Ethiopia's Prime Minister Abiy Ahmed said on Tuesday that he had met Sudan's strongman General Abdel Fattah al-Burhane in Nairobi on the sidelines of a summit of the East African organisation Igad, days after a new border incident between the two countries, which have several disputes.
Ethiopian and Sudanese leaders meet in Nairobi
"We both agreed that our two countries have many things to work on peacefully," Abiy Ahmed said in a tweet on his official account, accompanied by photos showing the two leaders smiling.
"Our common bonds surpass any differences.

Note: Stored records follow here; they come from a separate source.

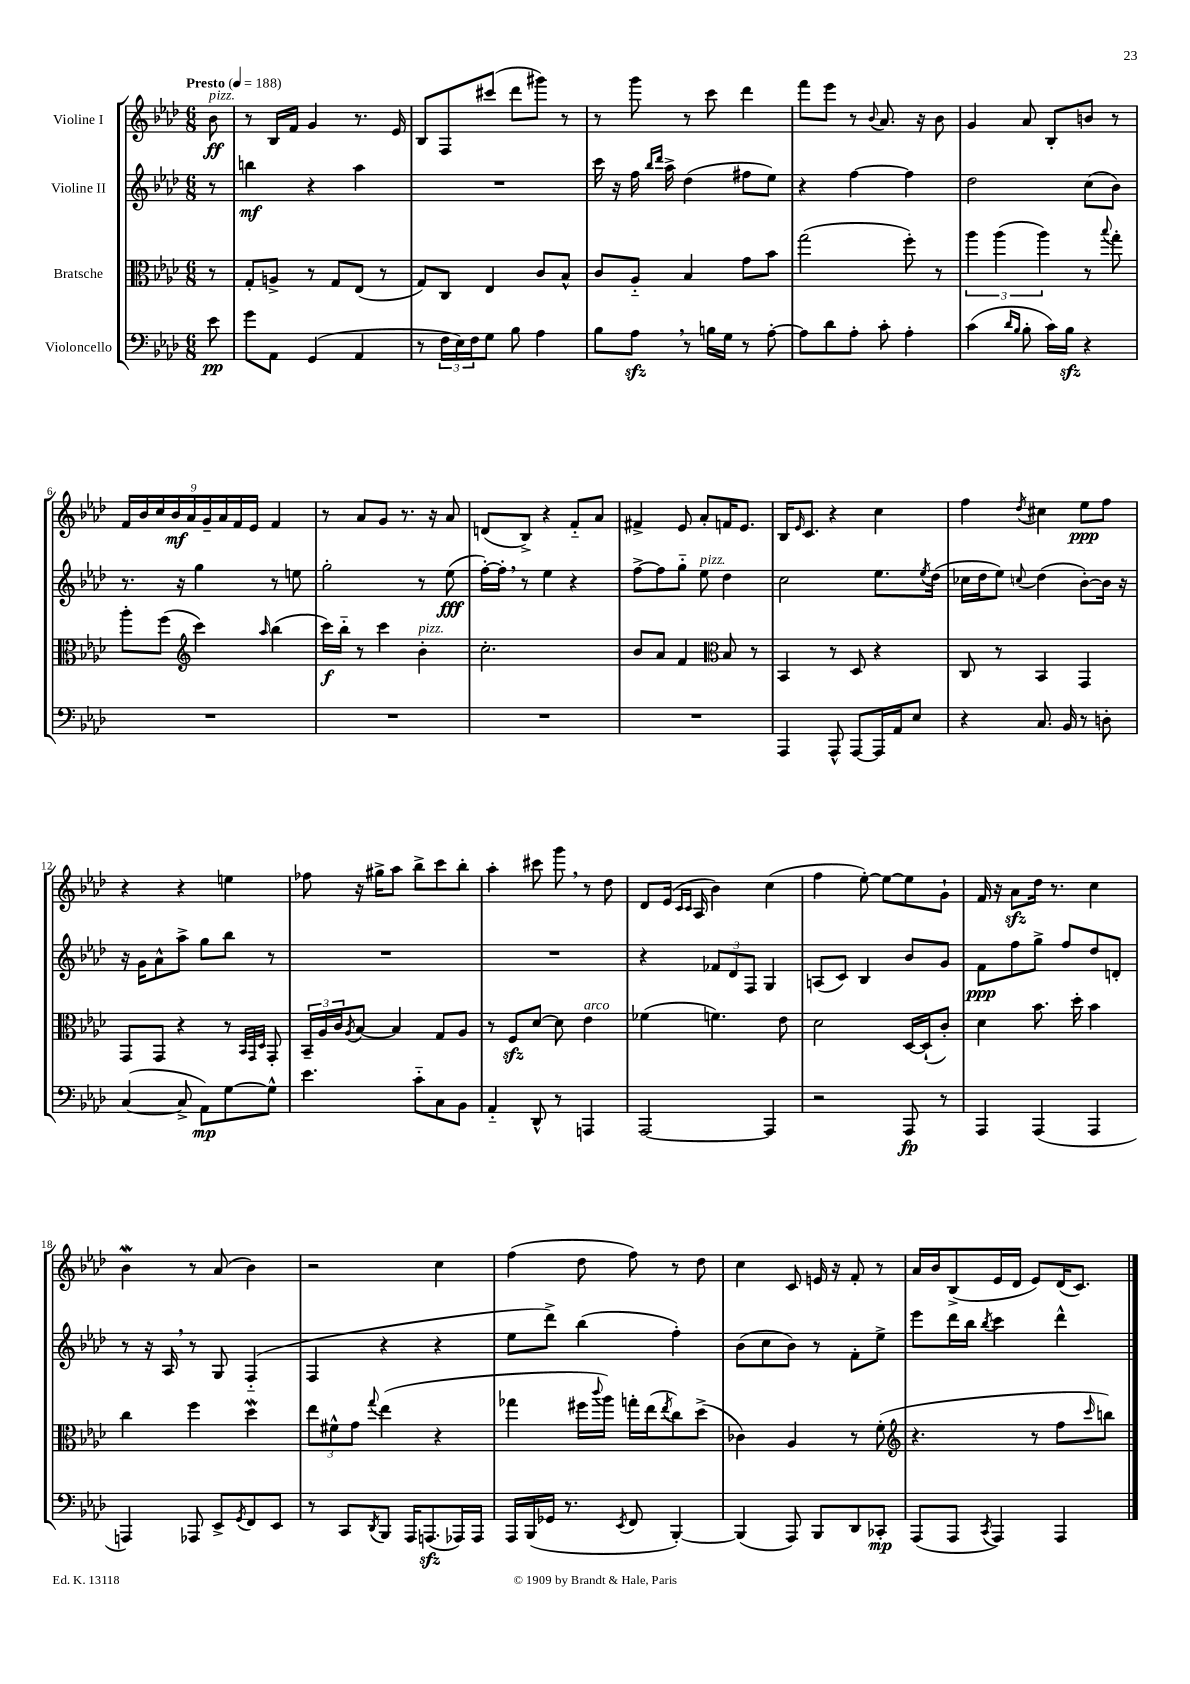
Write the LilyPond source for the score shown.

<<
\new StaffGroup <<
\new Staff = "s0" \with { instrumentName = "Violine I" } {
    \clef treble \key aes \major \numericTimeSignature \time 6/8 \partial 8 \tempo "Presto" 4 = 188
    bes'8\ff^\markup { \italic "pizz." } |
    r8 bes16 f'16 g'4 r8. ees'16 |
    bes8 f8 cis'''8( des'''8 gis'''8) r8 |
    r8 g'''8 r8 c'''8 des'''4 |
    f'''8 ees'''8 r8 \appoggiatura { bes'8 } aes'8. r16 bes'8 |
    g'4 aes'8 bes8-. b'8 r8 |
    \tuplet 9/8 { f'16 bes'16 c''16 bes'16\mf aes'16 g'16-- aes'16 f'16 ees'16 } f'4 |
    r8 aes'8 g'8 r8. r16 aes'8 |
    d'8( bes8->) r4 f'8-_ aes'8 |
    fis'4-> ees'8 aes'8-. f'16 ees'8. |
    bes16 \grace { ees'16 } c'8. r4 c''4 |
    f''4 \acciaccatura { des''8 } cis''4 ees''8\ppp f''8 |
    r4 r4 e''4 |
    fes''8 r16 gis''16-> aes''8 bes''8-> c'''8 bes''8-. |
    aes''4-. cis'''8 g'''8 \breathe r8 des''8 |
    des'8 ees'16( \grace { c'16 c'16 } aes16 bes'4) c''4( |
    f''4 ees''8~-.) ees''8~ ees''8 g'8-! |
    f'16 r16 aes'8\sfz des''16 r8. c''4 |
    bes'4\mordent r8 aes'8( bes'4) |
    r2 c''4 |
    f''4( des''8 f''8) r8 des''8 |
    c''4 c'8 e'16 r16 f'8-. r8 |
    aes'16 bes'16 bes8->( ees'16 des'16 ees'8) des'16( c'8.) \bar "|." |
}
\new Staff = "s1" \with { instrumentName = "Violine II" } {
    \clef treble \key aes \major \numericTimeSignature \time 6/8 \partial 8
    r8 |
    b''4\mf r4 aes''4 |
    R2. |
    c'''16 r16 f''16 \grace { bes''16 des'''16 } aes''16-> des''4( fis''8 ees''8) |
    r4 f''4~ f''4 |
    des''2 c''8( bes'8) |
    r8. r16 g''4 r8 e''8 |
    g''2-. r8 ees''8\fff( |
    f''16~-.) f''16-. \breathe r8 ees''4 r4 |
    f''8~-> f''8 g''8-_ ees''8^\markup { \italic "pizz." } des''4 |
    c''2 ees''8. \acciaccatura { ees''8 } des''16( |
    ces''16 des''16 ees''8) \appoggiatura { c''8 } des''4( bes'8~-.) bes'16 r16 |
    r16 g'16 aes'8-^ aes''8-> g''8 bes''8 r8 |
    R2. |
    R2. |
    r4 \tuplet 3/2 { fes'8 des'8 f8 } g4 |
    a8( c'8) bes4 bes'8 g'8 |
    f'8\ppp f''8 g''8-> f''8 des''8 d'8-. |
    r8 r16 aes16 \breathe r8 g8 f4-_( |
    f4 r4 r4 |
    ees''8 des'''8->) bes''4( f''4-.) |
    bes'8( c''8 bes'8) r8 f'8-. ees''8-> |
    ees'''8 des'''16 bes''16 \acciaccatura { bes''8 } c'''4 des'''4-^ \bar "|." |
}
\new Staff = "s2" \with { instrumentName = "Bratsche" } {
    \clef alto \key aes \major \numericTimeSignature \time 6/8 \partial 8
    r8 |
    g8-. a8-> r8 g8 ees8( r8 |
    g8) c8 ees4 c'8 bes8-^ |
    c'8 aes8-_ bes4 g'8 bes'8 |
    g''2( f''8-.) r8 |
    \tuplet 3/2 { aes''4 aes''4( aes''4) } r8 \appoggiatura { bes''8 } g''8-. |
    aes''8-. f''8( \clef treble c'''4) \grace { aes''16 } bes''4( |
    c'''16\f) bes''16-_ r8 c'''4 bes'4-.^\markup { \italic "pizz." } |
    c''2.-. |
    bes'8 aes'8 f'4 \clef alto bes8 r8 |
    bes,4 r8 des8 r4 |
    c8 r8 bes,4 g,4 |
    g,8 g,8 r4 r8 \grace { bes,32 g,32 des32 } g,8-. |
    \tuplet 3/2 { bes,16-- aes16 c'16 } \acciaccatura { aes8 } bes8~ bes4 g8 aes8 |
    r8 f8\sfz des'8~ des'8 ees'4^\markup { \italic "arco" } |
    fes'4( f'4.) ees'8 |
    des'2 des16~ des16-!( c'8-.) |
    des'4 bes'8. des''16-. bes'4 |
    c''4 f''4 des''4\mordent |
    \tuplet 3/2 { ees''8 fis'8-^ g'8 } \appoggiatura { g''8 } ees''4( r4 |
    ges''4 fis''16 \appoggiatura { c'''8 } aes''16) g''16-. ees''16( \acciaccatura { ees''8 } c''8) des''8->( |
    ces'4) aes4 r8 f'8-.( |
    \clef treble r4. r8 f''8 \grace { c'''16 } b''8) \bar "|." |
}
\new Staff = "s3" \with { instrumentName = "Violoncello" } {
    \clef bass \key aes \major \numericTimeSignature \time 6/8 \partial 8
    ees'8\pp |
    g'8 aes,8 g,4( aes,4 |
    r8 \tuplet 3/2 { f16 ees16) f16 } g8 bes8 aes4 |
    bes8 aes8\sfz \breathe r8 b16 g16 r8 aes8~-. |
    aes8 des'8 aes8-. c'8-. aes4-. |
    c'4( \grace { des'16 bes16 } bes8-. c'16) bes16\sfz r4 |
    R2. |
    R2. |
    R2. |
    R2. |
    aes,,4 aes,,8-^ aes,,8~ aes,,16 aes,16 ees8 |
    r4 c8. bes,16 r8 d8-. |
    c4~( c8-> aes,8\mp) g8~ g8-^ |
    ees'4. c'8-_ c8 bes,8 |
    aes,4-_ des,8-^ r8 a,,4 |
    aes,,2~ aes,,4 |
    r2 aes,,8\fp r8 |
    aes,,4 aes,,4( aes,,4 |
    a,,4) aes,,8 ees,8-> \acciaccatura { g,8 } f,8 ees,8 |
    r8 c,8 \acciaccatura { des,8 } bes,,8 aes,,16 a,,8.\sfz( aes,,16) aes,,16 |
    aes,,16 bes,,16( ges,16 r8. \acciaccatura { ees,8 } f,8 bes,,4~-.) |
    bes,,4( aes,,8) bes,,8 des,8 ces,8-.\mp |
    aes,,8( aes,,8 \acciaccatura { c,8 } aes,,4) aes,,4 \bar "|." |
}
>>
>>
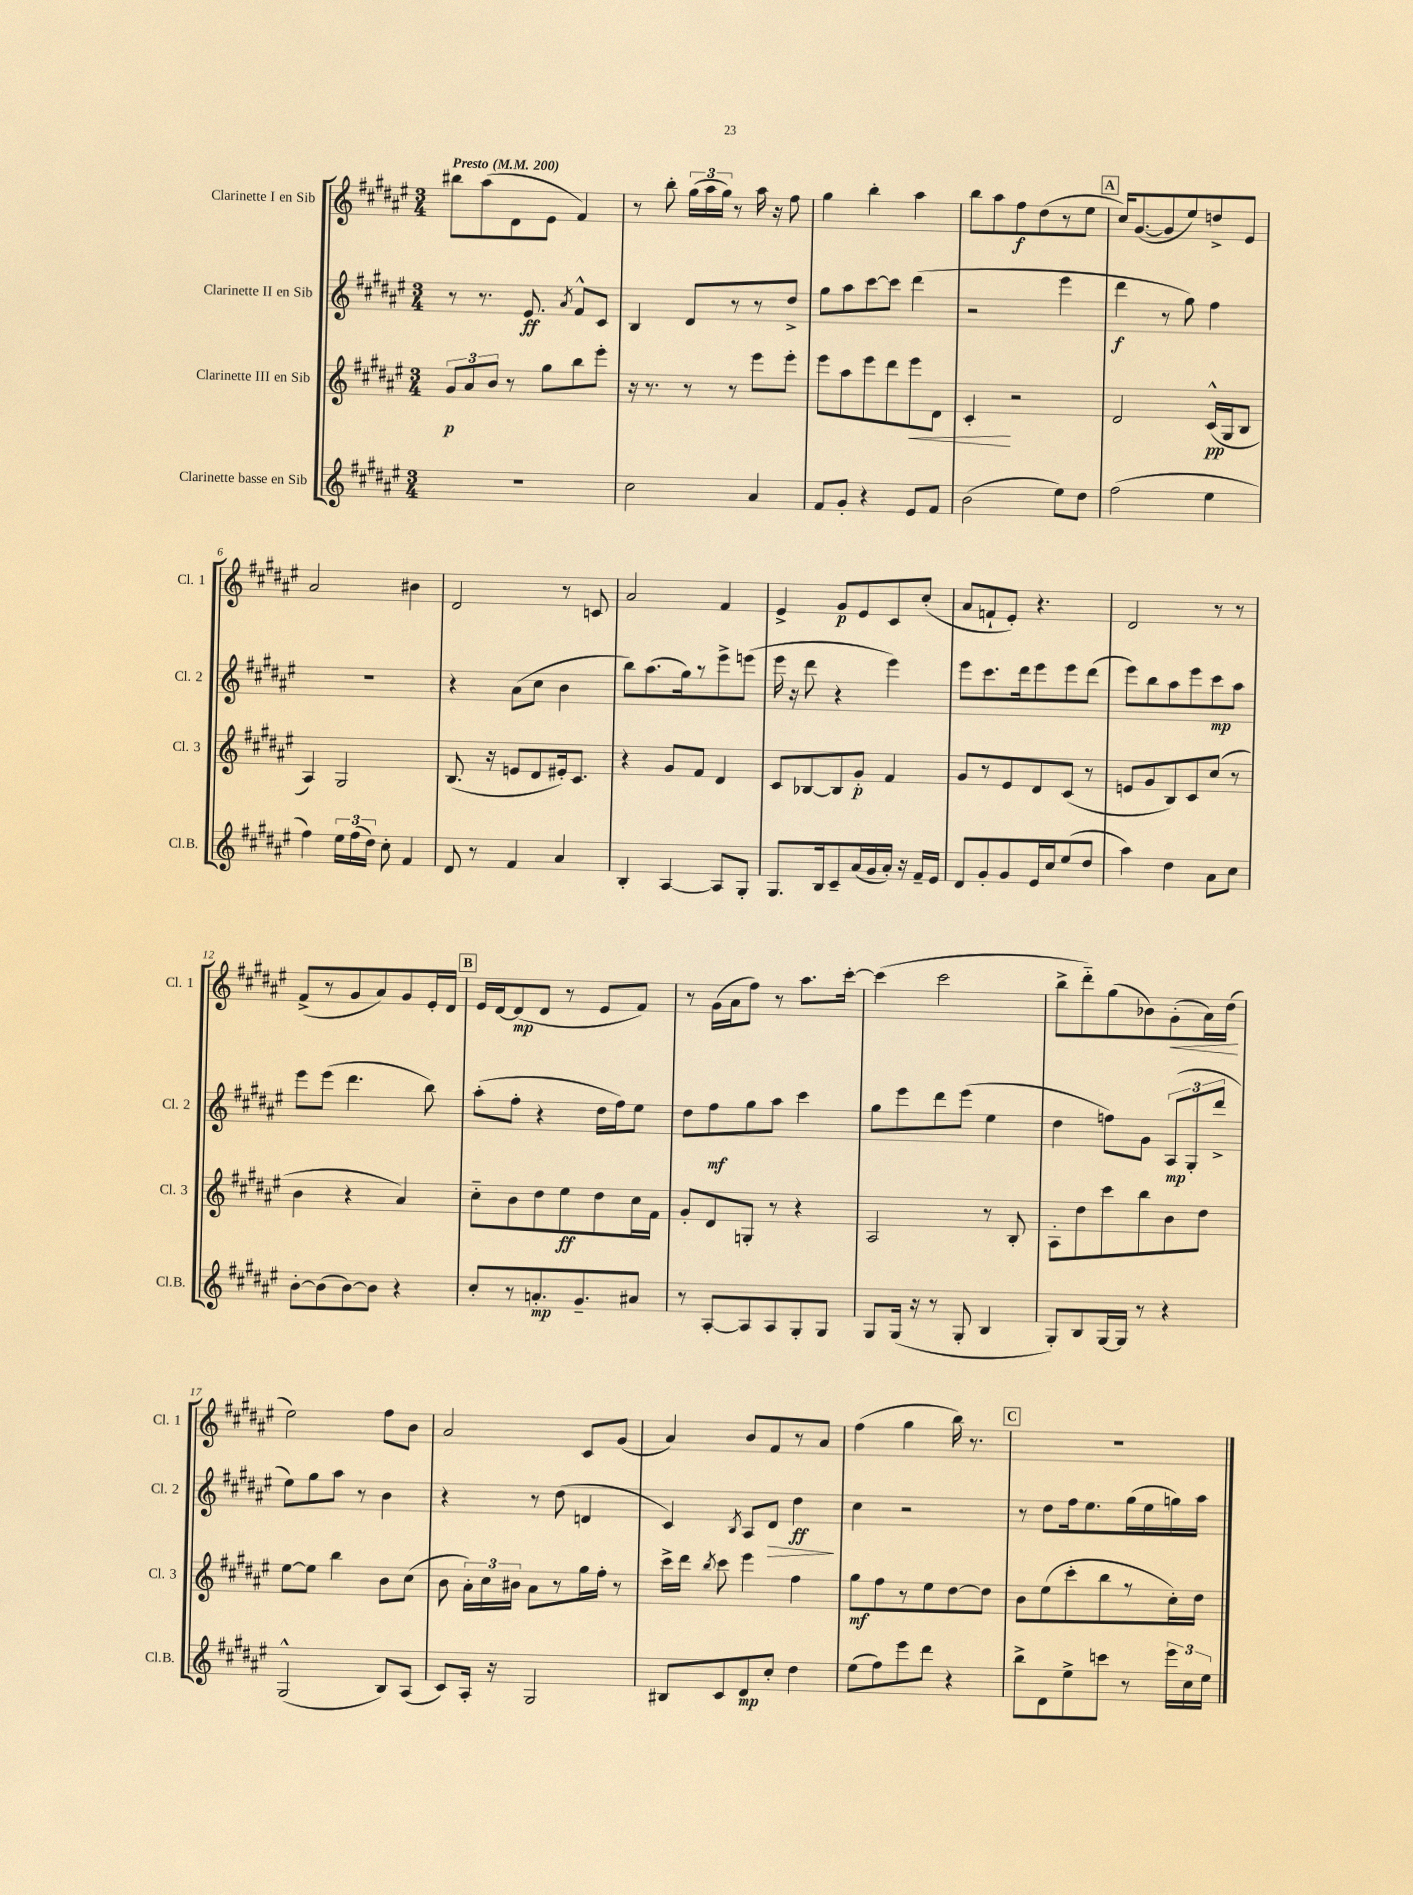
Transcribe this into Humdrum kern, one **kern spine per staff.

**kern	**kern	**kern	**kern
*staff4	*staff3	*staff2	*staff1
*clefG2	*clefG2	*clefG2	*clefG2
*k[f#c#g#d#a#e#]	*k[f#c#g#d#a#e#]	*k[f#c#g#d#a#e#]	*k[f#c#g#d#a#e#]
*M3/4	*M3/4	*M3/4	*M3/4
*MM200	*MM200	*MM200	*MM200
2.r	12g#	8r	8bb#
.	12a#	.	.
.	.	8.r	(8aa#
.	12b	.	.
.	8r	.	8d#
.	.	8.e#	.
.	8gg#	.	8e#
.	.	8qa#	.
.	8bb	8f#^^	4f#)
.	8eee#'	8c#	.
=	=	=	=
2cc#	16r	4B	8r
.	8.r	.	.
.	.	.	8bb'
.	8r	8d#	(24gg#
.	.	.	24aa#
.	.	.	24gg#)
.	8r	8r	8r
4a#	8eee#	8r	16aa#
.	.	.	16r
.	8eee#'	8dd#^	8ff#
=	=	=	=
8f#	8eee#	8gg#	4gg#
8g#'	8aa#	8aa#	.
4r	8eee#	[8ccc#	4bb'
.	8ddd#	8ccc#]	.
8e#	8eee#	(4ddd#	4aa#
8f#	8d#	.	.
=	=	=	=
(2b	4c#'	2r	8bb
.	.	.	8aa#
.	2r	.	8ff#
.	.	.	(8dd#
8ee#)	.	4eee#	8r
8dd#	.	.	8ee#
=	=	=	=
(2ff#	2d#	4ddd#	16cc#)
.	.	.	([8.g#
.	.	8r	8g#]
.	.	8gg#)	8ee#)
4ee#	(16c#^^	4ff#	8dd^
.	16G#	.	.
.	8B	.	8e#
=	=	=	=
4ff#)	4A#)	2.r	2a#
24ee#	2G#	.	.
(24ff#	.	.	.
24dd#)	.	.	.
8cc#'	.	.	.
4f#	.	.	4b#
=	=	=	=
8d#	(8.B	4r	2d#
8r	.	.	.
.	16r	.	.
4f#	8e	(8a#	.
.	8d#	8cc#	.
4a#	16e#')	4b	8r
.	8.c#	.	.
.	.	.	8c
=	=	=	=
4B'	4r	8bb)	2a#
.	.	(8.aa#	.
[4A#	8g#	.	.
.	.	16gg#)	.
.	8f#	8r	.
8A#]	4d#	8eee#^	4f#
8G#'	.	(8eee	.
=	=	=	=
8.G#	8c#	16eee#	4e#^
.	.	16r	.
.	[8B-	8ddd#	.
16B	.	.	.
8c#~	8B-]	4r	8g#
(16a#	8g#'	.	8e#
16g#	.	.	.
16a#')	4f#	4eee#)	8c#
16r	.	.	.
16f#~	.	.	(8cc#'
16e#	.	.	.
=	=	=	=
8d#	8g#	8eee#	8a#
8g#'	8r	8.ccc#	8f`
8g#	8e#	.	8e#')
.	.	16ddd#	.
16e#	8d#	8eee#	4.r
16cc#	.	.	.
(8ee#	(8c#	8eee#	.
8dd#	8r	(8ddd#	.
=	=	=	=
4aa#)	8e	8eee#)	2d#
.	8g#	8bb	.
4dd#	8B)	8aa#	.
.	8c#	8eee#	.
8a#	(8cc#	8ccc#	8r
8cc#	8r	8aa#	8r
=	=	=	=
[8b'	4b	8eee#	(8f#^
(8b]	.	(8eee#	8r
[8b)	4r	4.ddd#	8g#
8b]	.	.	8a#)
4r	4a#)	.	8g#
.	.	8bb)	16e#'
.	.	.	16d#
=	=	=	=
8cc#'	8cc#'~	(8aa#'	16e#
.	.	.	[16d#
8r	8b	8ff#'	(8d#]
8.a'	8dd#	4r	8d#
.	8ee#	.	8r
8.g#~	.	.	.
.	8dd#	16dd#	8e#
.	.	16ff#)	.
8a#	16cc#	8ee#	8f#)
.	16f#	.	.
=	=	=	=
8r	8g#'	8dd#	8r
[8A#'	8d#	8ff#	(16g#
.	.	.	16a#
8A#]	8G'	8gg#	8ff#)
8A#	8r	8aa#	8r
8G#'	4r	4ccc#	8.aa#
8G#	.	.	.
.	.	.	[16ccc#'
=	=	=	=
8G#	2A#	8gg#	(4ccc#]
(16G#	.	8eee#	.
16r	.	.	.
8r	.	8ddd#	2ccc#
8G#'	.	(8eee#	.
4B	8r	4ee#	.
.	8B'	.	.
=	=	=	=
8G#')	8A#'	4dd#	8bb^
8B	8dd#	.	8ddd#'~)
[16G#	8ccc#	8ff)	(8gg#
16G#]	.	.	.
8r	8bb	8g#	8b-)
4r	8b	(12A#	(8g#'
.	.	12G#'	.
.	8dd#	.	16a#)
.	.	12ddd#^	.
.	.	.	(16dd#
=	=	=	=
(2G#^^	[8ee#	8ee#)	2ee#)
.	8ee#]	8gg#	.
.	4bb	8aa#	.
.	.	8r	.
8B)	8b	4b	8ff#
(8A#	(8cc#	.	8b
=	=	=	=
8c#)	8b	4r	2a#
16A#'	24a#')	.	.
.	24cc#	.	.
16r	.	.	.
.	24b#	.	.
2G#	8a#	8r	.
.	8r	(8dd#	.
.	16gg#	4d	8c#
.	16ff#'	.	.
.	8r	.	(8g#
=	=	=	=
8B#	16ccc#^	4c#)	4a#)
.	16ddd#	.	.
.	8qbb	.	.
8c#	8ccc#	.	.
.	.	8qB	.
8d#	4eee#	8A#	8b
8cc#'	.	8d#	8f#
4dd#	4ff#	4dd#	8r
.	.	.	8a#
=	=	=	=
(8ee#	8gg#	4cc#	(4ff#
8ff#)	8ff#	.	.
8eee#	8r	2r	4gg#
8ddd#	8ee#	.	.
4r	[8dd#	.	16bb)
.	.	.	8.r
.	8dd#]	.	.
=	=	=	=
8bb^	8b	8r	2.r
8d#	(8ee#	8dd#	.
8ee#^	8ccc#'	16ff#	.
.	.	8.ee#	.
8ccc	8bb	.	.
8r	8r	(16gg#	.
.	.	16ee#	.
24eee#	16cc#')	16gg)	.
24cc#	.	.	.
.	16dd#	16aa#	.
24ee#	.	.	.
==	==	==	==
*-	*-	*-	*-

We are both committed to dialogue and peaceful resolution of outstanding issues," he added.
The meeting took place "on the sidelines of the IGAD meeting" which brings together on Tuesday - for the first time in 18 months - the leaders of the region's countries in the Kenyan capital, according to the Ethiopian Prime Minister's office.
In Khartoum, the Sovereign Council, the transitional authority chaired by General Burhane, simply reported a "closed meeting" between the two men.
At the end of June, the Sudanese army - led by General Burhane, who has been in power in Sudan since a coup in October 2021 - accused the Ethiopian army of executing seven of its soldiers and a civilian captured in Sudanese territory, in the disputed border area of Al-Fashaga.
The Ethiopian authorities denied this, accusing the Sudanese forces of having entered Ethiopian territory and provoked a clash - fatal on both sides - with a local militia.
The tone was raised before Mr Abiy called on his country and Sudan "to keep their nerves".
The Al-Fashaga area has been the subject of a dispute for several decades, but clashes, sometimes deadly, have increased since late 2020, and this new episode of tension had raised the concern of the African Union and Igad.
This border crisis comes on top of the serious dispute over the GDR, the Grand Ethiopian Renaissance Dam that Addis Ababa has built on the Blue Nile and which has aroused the anger of Sudan, but also of Egypt, the downstream riparians of the Nile who fear for their water supply.
Ethiopia is due to begin the third filling of the dam in August, a potential source of new tensions with its neighbour.